Electronic devices are getting smaller, making them easier to toss in trash bound for landfills and incinerators often located near vulnerable communities. Recycling their valuable components is more environmentally friendly.
Inside a St. Paul warehouse, people in neon green vests and safety glasses spend their days carefully taking apart old computers, harvesting valuable components and metals to be separated, broken down, and resold.
The Repowered electronics recycling building is not your standard dump. The warehouse on Vandalia Street is full of boxes containing not only old laptops and tablets, but televisions, game consoles, car key fobs, and keyboards.
Repowered, an electronics recycling nonprofit formerly known as Tech Dump and Tech Discounts, is a unique player in the electronic waste space. The nonprofit is committed to refurbishing and recycling as much as possible of the roughly 3 million pounds of electronic waste that come through its doors each year, and offers employment opportunities for Minnesotans coming out of prison.
In 2022, Repowered became the official electronics recycling collector for Ramsey County, and allows county residents to drop off electronic waste for free. That’s a rarity in Minnesota, where most counties charge collection fees for old televisions, computers, and other electronic goods.
Minnesota’s electronic waste law passed in 2007 focuses on recycling items such as televisions, computers, and fax machines. It requires manufacturers to buy recycling credits based on the weight of their products. Since then, the state has diverted more than 400 million pounds of electronics from landfills and incinerators.
But the nature of electronic waste is changing, experts say, and the weight being recycled each year is decreasing as devices become lighter, smaller, and easier to leave in a drawer or just throw into the trash. Some of the new items finding their way into landfills and incinerators are dangerous.
This year, recycling advocates are asking the state Legislature to update the program with a goal of recapturing more valuable metals, decreasing the demand for new mining operations, and keeping more hazardous waste out of landfills and incinerators that are disproportionately located near low-income neighborhoods and communities of color.
“This is a huge public health and environmental justice issue,” said Maria Jensen, environment, health, and safety specialist for Repowered.
Evolution of E-waste
When Minnesota passed its electronic waste law, massive fax machines and fat-backed, cathode ray tube televisions dominated the stream. Today, consumers are getting more functionality out of far less weight, according to Callie Babbitt, a sustainability professor at Rochester Institute of Technology in New York.
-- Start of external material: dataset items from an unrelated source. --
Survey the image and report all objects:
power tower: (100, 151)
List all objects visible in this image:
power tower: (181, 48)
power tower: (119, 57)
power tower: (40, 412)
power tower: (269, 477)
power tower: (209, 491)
Modern devices are light-weight, and have fewer hazardous materials, Babbitt told Sahan Journal. Old cathode ray tube televisions contain a lot of lead, and early versions of liquid crystal display televisions had mercury. As a result, the volume of electronic waste recycled in the United States has been decreasing in recent years, she said, and the overall stream is less toxic than before.
The weight of electronic waste collected in Minnesota is also dropping. In 2015, 40 million pounds were recycled. In 2020, the last year with published data, it had dropped to 20 million pounds. That means less money goes into the recycling program.
While overall electronic waste is less toxic and lighter, items that find their way into landfills are a growing concern. Lithium-ion batteries are now prevalent in all sorts of products, from key fobs, to children’s toys, to bluetooth headphones. In landfills, they are highly flammable, and in incinerators, they stoke toxic fumes.
“It’s more important than ever to recycle these products, and to reuse them,” Babbitt said.
Another issue is that modern electronics are coated in cheap plastic that is often composed of different polymer structures, which are less easy to recycle, Jensen said.
Inside the Repowered warehouse in St. Paul, the full history of American consumer electronics is on display. Several major clients give them relatively new laptops in bulk, and people cleaning out a basement after a loved one dies will bring in ancient televisions and boxes of floppy discs.
“We’re seeing stuff that’s 30 years old, and two years old,” Jensen said.